◆ About this exercise
Please copy, exactly as written, the span from the first line below to the line that contains "11: (523, 116, 1.75)", including both, and skip the pictures.

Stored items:
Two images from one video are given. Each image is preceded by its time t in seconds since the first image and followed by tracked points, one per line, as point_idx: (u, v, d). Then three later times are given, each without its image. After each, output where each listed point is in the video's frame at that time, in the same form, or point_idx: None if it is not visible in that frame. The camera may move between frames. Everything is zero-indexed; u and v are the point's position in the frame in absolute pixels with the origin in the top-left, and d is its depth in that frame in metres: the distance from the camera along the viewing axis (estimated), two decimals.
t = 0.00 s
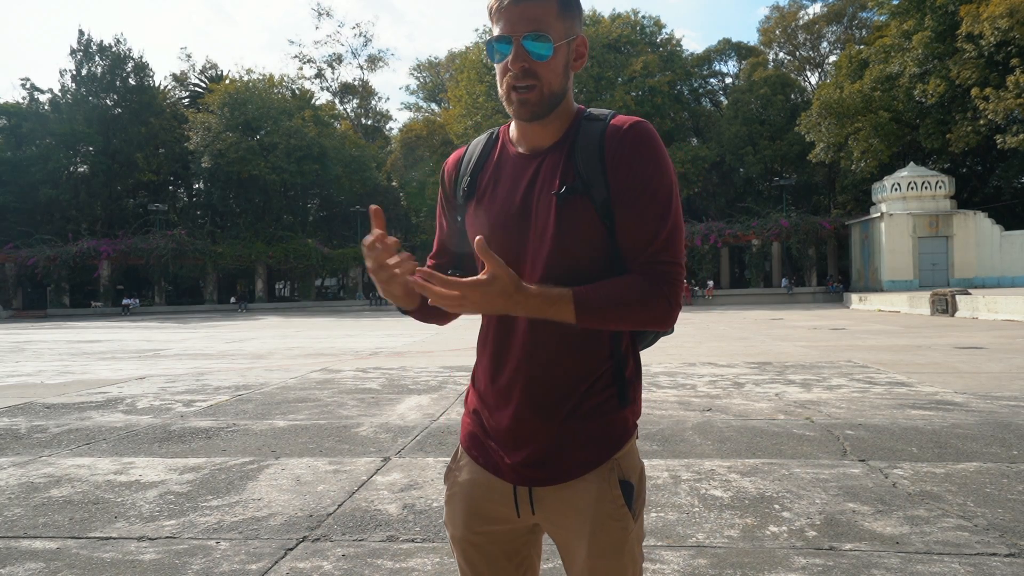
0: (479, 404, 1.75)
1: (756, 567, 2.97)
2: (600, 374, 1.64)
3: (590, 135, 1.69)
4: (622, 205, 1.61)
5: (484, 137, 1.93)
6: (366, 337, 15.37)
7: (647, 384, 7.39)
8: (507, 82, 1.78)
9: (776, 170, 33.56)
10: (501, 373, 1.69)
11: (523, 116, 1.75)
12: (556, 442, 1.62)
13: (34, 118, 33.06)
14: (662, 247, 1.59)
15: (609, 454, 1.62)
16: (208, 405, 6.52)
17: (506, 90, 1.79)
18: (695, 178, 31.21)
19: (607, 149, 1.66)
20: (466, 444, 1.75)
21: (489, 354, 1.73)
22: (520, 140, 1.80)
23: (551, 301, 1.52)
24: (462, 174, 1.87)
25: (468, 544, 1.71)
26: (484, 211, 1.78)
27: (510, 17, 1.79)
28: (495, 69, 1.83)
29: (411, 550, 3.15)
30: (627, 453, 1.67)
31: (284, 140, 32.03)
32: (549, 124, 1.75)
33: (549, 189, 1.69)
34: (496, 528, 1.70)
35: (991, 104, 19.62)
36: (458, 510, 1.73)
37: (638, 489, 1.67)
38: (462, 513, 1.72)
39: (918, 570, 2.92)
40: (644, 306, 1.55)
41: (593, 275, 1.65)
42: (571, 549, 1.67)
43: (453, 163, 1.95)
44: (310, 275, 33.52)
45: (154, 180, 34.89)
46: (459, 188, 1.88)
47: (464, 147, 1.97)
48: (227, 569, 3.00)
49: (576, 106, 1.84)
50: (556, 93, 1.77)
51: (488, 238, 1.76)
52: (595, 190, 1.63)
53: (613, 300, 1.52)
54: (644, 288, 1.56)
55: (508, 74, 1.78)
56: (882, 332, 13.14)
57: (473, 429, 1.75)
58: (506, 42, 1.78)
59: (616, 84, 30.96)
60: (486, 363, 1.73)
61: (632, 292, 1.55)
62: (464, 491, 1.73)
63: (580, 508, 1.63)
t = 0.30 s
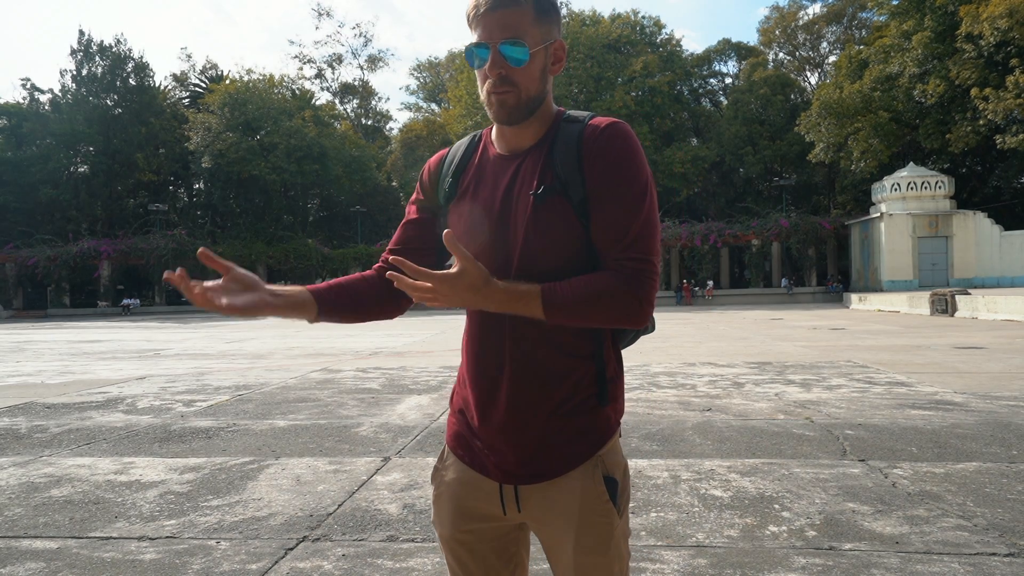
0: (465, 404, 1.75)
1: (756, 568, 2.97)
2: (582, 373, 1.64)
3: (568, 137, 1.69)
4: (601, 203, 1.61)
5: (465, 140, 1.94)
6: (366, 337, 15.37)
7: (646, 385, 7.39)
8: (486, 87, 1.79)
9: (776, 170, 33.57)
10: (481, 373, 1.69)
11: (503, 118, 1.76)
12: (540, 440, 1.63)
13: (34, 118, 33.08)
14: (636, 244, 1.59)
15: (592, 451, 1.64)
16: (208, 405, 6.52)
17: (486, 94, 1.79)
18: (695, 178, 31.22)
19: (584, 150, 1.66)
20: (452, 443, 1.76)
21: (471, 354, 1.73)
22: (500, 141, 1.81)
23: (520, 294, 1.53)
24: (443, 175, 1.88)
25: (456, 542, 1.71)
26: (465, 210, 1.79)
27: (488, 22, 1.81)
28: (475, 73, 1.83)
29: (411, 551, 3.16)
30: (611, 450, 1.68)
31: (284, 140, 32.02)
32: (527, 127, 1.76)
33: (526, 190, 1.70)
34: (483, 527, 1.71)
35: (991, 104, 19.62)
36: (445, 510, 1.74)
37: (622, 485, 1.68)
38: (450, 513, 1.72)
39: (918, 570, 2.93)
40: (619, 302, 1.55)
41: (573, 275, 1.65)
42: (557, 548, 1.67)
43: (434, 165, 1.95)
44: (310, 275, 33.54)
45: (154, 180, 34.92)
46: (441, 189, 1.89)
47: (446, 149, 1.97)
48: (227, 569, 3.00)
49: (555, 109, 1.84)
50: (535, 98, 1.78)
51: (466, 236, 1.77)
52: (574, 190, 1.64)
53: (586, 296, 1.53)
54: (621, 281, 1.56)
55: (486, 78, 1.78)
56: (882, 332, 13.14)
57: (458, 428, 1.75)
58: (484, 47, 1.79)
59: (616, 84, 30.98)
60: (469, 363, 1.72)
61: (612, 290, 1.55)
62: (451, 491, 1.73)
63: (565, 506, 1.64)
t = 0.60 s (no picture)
0: (453, 407, 1.75)
1: (756, 567, 2.97)
2: (571, 376, 1.64)
3: (547, 140, 1.69)
4: (585, 209, 1.61)
5: (442, 146, 1.93)
6: (366, 337, 15.37)
7: (646, 384, 7.39)
8: (472, 87, 1.77)
9: (776, 170, 33.59)
10: (472, 381, 1.68)
11: (488, 119, 1.74)
12: (532, 442, 1.63)
13: (34, 119, 33.10)
14: (623, 247, 1.60)
15: (583, 451, 1.63)
16: (208, 405, 6.52)
17: (470, 93, 1.77)
18: (695, 178, 31.25)
19: (564, 154, 1.65)
20: (443, 445, 1.75)
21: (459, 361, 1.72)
22: (478, 146, 1.81)
23: (516, 314, 1.53)
24: (423, 184, 1.87)
25: (448, 544, 1.71)
26: (448, 220, 1.78)
27: (471, 19, 1.78)
28: (454, 74, 1.80)
29: (411, 550, 3.16)
30: (601, 449, 1.68)
31: (284, 141, 32.03)
32: (507, 130, 1.75)
33: (510, 196, 1.69)
34: (475, 529, 1.71)
35: (990, 104, 19.62)
36: (436, 512, 1.74)
37: (614, 482, 1.67)
38: (441, 515, 1.72)
39: (917, 570, 2.93)
40: (609, 309, 1.56)
41: (560, 281, 1.65)
42: (550, 549, 1.67)
43: (416, 177, 1.95)
44: (310, 276, 33.54)
45: (155, 180, 34.95)
46: (422, 198, 1.88)
47: (425, 158, 1.96)
48: (227, 570, 3.00)
49: (530, 109, 1.84)
50: (519, 97, 1.77)
51: (452, 245, 1.76)
52: (556, 196, 1.63)
53: (579, 308, 1.53)
54: (610, 287, 1.57)
55: (474, 78, 1.76)
56: (882, 333, 13.14)
57: (448, 430, 1.75)
58: (468, 46, 1.77)
59: (616, 84, 31.00)
60: (457, 370, 1.72)
61: (598, 294, 1.56)
62: (442, 494, 1.73)
63: (558, 506, 1.63)
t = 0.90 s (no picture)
0: (456, 406, 1.75)
1: (756, 567, 2.97)
2: (574, 379, 1.64)
3: (549, 144, 1.68)
4: (588, 214, 1.61)
5: (444, 147, 1.93)
6: (366, 337, 15.36)
7: (646, 384, 7.39)
8: (467, 99, 1.76)
9: (776, 170, 33.59)
10: (475, 384, 1.68)
11: (485, 127, 1.73)
12: (534, 445, 1.62)
13: (34, 118, 33.11)
14: (627, 253, 1.60)
15: (586, 451, 1.63)
16: (208, 405, 6.52)
17: (466, 105, 1.77)
18: (695, 178, 31.28)
19: (566, 158, 1.64)
20: (445, 445, 1.75)
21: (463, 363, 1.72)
22: (479, 150, 1.80)
23: (521, 329, 1.54)
24: (426, 187, 1.88)
25: (450, 545, 1.72)
26: (450, 222, 1.79)
27: (466, 29, 1.77)
28: (450, 84, 1.80)
29: (411, 550, 3.16)
30: (605, 449, 1.67)
31: (284, 141, 32.01)
32: (508, 131, 1.74)
33: (513, 199, 1.68)
34: (476, 530, 1.71)
35: (991, 104, 19.61)
36: (438, 512, 1.74)
37: (617, 484, 1.67)
38: (443, 516, 1.72)
39: (917, 570, 2.93)
40: (612, 316, 1.56)
41: (564, 287, 1.65)
42: (552, 550, 1.67)
43: (419, 177, 1.95)
44: (310, 275, 33.53)
45: (154, 180, 34.99)
46: (426, 200, 1.88)
47: (427, 159, 1.96)
48: (227, 570, 3.00)
49: (530, 112, 1.83)
50: (516, 104, 1.76)
51: (455, 247, 1.77)
52: (559, 198, 1.62)
53: (584, 317, 1.54)
54: (613, 294, 1.57)
55: (469, 91, 1.75)
56: (882, 333, 13.14)
57: (451, 430, 1.75)
58: (463, 56, 1.76)
59: (616, 84, 31.00)
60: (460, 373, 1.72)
61: (601, 300, 1.56)
62: (444, 492, 1.73)
63: (559, 508, 1.63)
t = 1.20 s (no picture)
0: (464, 406, 1.75)
1: (756, 568, 2.97)
2: (584, 379, 1.64)
3: (563, 138, 1.68)
4: (600, 210, 1.61)
5: (458, 143, 1.93)
6: (366, 337, 15.36)
7: (646, 384, 7.39)
8: (483, 87, 1.77)
9: (776, 170, 33.59)
10: (485, 381, 1.68)
11: (497, 116, 1.75)
12: (543, 444, 1.63)
13: (34, 118, 33.12)
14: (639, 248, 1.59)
15: (594, 453, 1.63)
16: (208, 405, 6.52)
17: (482, 93, 1.78)
18: (695, 178, 31.29)
19: (579, 153, 1.64)
20: (452, 446, 1.75)
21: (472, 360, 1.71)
22: (492, 143, 1.80)
23: (531, 323, 1.54)
24: (437, 182, 1.88)
25: (457, 545, 1.71)
26: (461, 213, 1.78)
27: (486, 18, 1.78)
28: (467, 71, 1.81)
29: (411, 550, 3.16)
30: (612, 452, 1.68)
31: (284, 141, 31.99)
32: (521, 125, 1.76)
33: (524, 193, 1.68)
34: (485, 530, 1.70)
35: (991, 104, 19.61)
36: (446, 513, 1.73)
37: (624, 488, 1.67)
38: (451, 516, 1.72)
39: (917, 570, 2.93)
40: (623, 312, 1.55)
41: (574, 283, 1.65)
42: (559, 551, 1.67)
43: (430, 173, 1.95)
44: (311, 276, 33.51)
45: (154, 180, 35.03)
46: (436, 194, 1.89)
47: (440, 155, 1.96)
48: (227, 569, 3.00)
49: (546, 108, 1.83)
50: (532, 97, 1.77)
51: (464, 241, 1.76)
52: (571, 193, 1.62)
53: (597, 310, 1.53)
54: (625, 289, 1.56)
55: (484, 78, 1.77)
56: (882, 333, 13.14)
57: (459, 432, 1.75)
58: (481, 45, 1.77)
59: (616, 84, 31.02)
60: (468, 369, 1.72)
61: (612, 296, 1.55)
62: (451, 492, 1.73)
63: (567, 510, 1.63)
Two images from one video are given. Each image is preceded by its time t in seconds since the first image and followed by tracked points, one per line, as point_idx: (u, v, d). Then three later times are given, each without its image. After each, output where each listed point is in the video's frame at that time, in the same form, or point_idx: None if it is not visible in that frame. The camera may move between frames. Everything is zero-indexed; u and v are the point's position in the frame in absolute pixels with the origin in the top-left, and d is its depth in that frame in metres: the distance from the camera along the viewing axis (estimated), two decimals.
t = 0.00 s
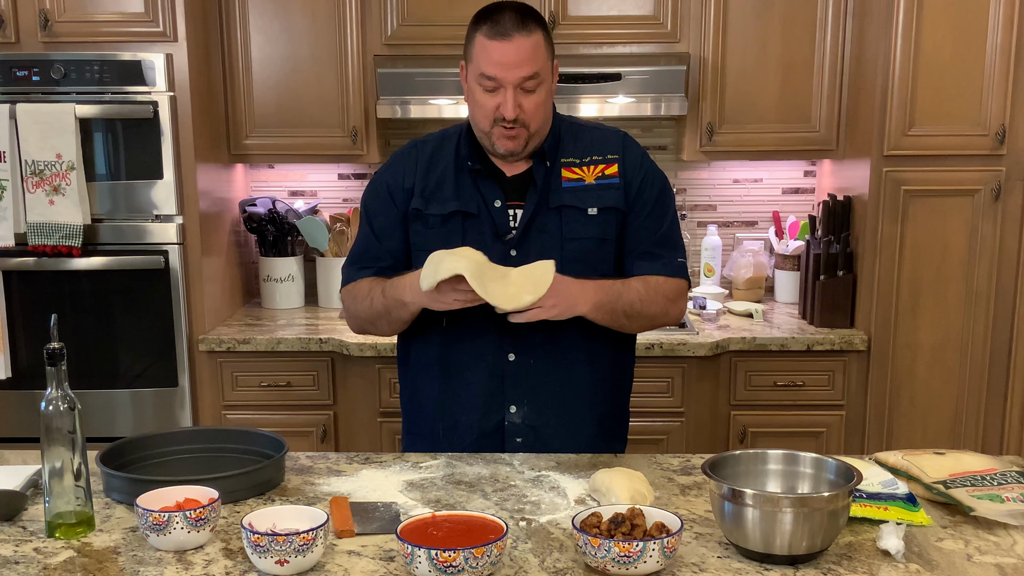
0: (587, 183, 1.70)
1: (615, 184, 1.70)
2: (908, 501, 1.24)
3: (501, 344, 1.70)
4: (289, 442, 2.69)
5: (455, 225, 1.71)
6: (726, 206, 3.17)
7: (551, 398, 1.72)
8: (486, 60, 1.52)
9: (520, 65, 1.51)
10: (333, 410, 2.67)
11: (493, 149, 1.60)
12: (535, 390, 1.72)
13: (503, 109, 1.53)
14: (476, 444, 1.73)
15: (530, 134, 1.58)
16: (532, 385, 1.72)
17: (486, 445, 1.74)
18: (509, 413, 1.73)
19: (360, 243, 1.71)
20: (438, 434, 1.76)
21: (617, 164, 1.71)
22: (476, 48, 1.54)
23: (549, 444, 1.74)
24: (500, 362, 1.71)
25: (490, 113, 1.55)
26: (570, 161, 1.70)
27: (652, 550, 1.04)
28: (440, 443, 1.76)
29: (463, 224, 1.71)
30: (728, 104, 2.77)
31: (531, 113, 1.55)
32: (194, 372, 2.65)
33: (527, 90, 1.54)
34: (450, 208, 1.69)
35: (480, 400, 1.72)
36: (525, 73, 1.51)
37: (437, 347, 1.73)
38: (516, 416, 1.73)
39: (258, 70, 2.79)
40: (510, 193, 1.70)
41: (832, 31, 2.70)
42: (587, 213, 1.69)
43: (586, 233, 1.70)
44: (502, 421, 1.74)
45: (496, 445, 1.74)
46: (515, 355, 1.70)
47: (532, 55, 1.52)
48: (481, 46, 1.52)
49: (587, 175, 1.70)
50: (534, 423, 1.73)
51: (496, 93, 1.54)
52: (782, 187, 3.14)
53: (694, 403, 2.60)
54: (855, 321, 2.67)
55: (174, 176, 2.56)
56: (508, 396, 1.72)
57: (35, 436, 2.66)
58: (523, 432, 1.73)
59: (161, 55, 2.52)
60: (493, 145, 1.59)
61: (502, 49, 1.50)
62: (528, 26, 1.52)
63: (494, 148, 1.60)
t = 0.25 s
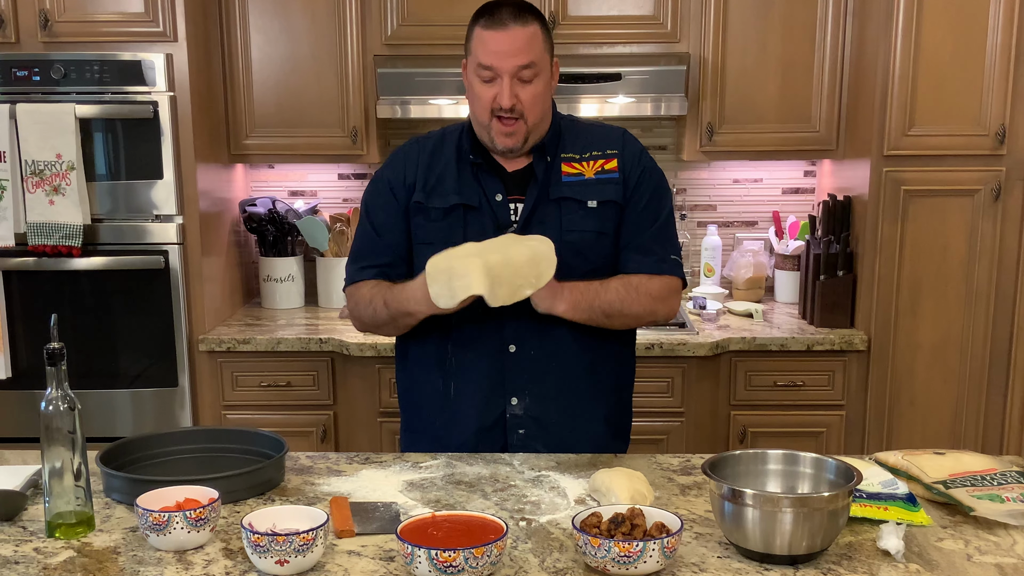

◆ Solution to the exercise
Two images from one video are given. Each image is preceded by its time t in seconds since the first image and followed by tracked points, one per line, as point_idx: (u, v, d). Then three later times are given, each without its image. After each, output where each listed point is in the video's frame at that time, in the same form, or point_idx: None if it is not visible in that frame. The camera may move between frames. Everything is zero-indexed; u and v are the point's position in the frame in absolute pixels with the origin in the top-left, and d is its depth in that frame in metres: the distance from the camera along the viewing axis (estimated), two decimals.
t = 0.00 s
0: (479, 404, 1.75)
1: (756, 567, 2.97)
2: (600, 374, 1.64)
3: (590, 135, 1.69)
4: (622, 205, 1.61)
5: (484, 137, 1.93)
6: (366, 337, 15.37)
7: (647, 384, 7.39)
8: (507, 82, 1.78)
9: (776, 170, 33.56)
10: (501, 373, 1.69)
11: (523, 116, 1.75)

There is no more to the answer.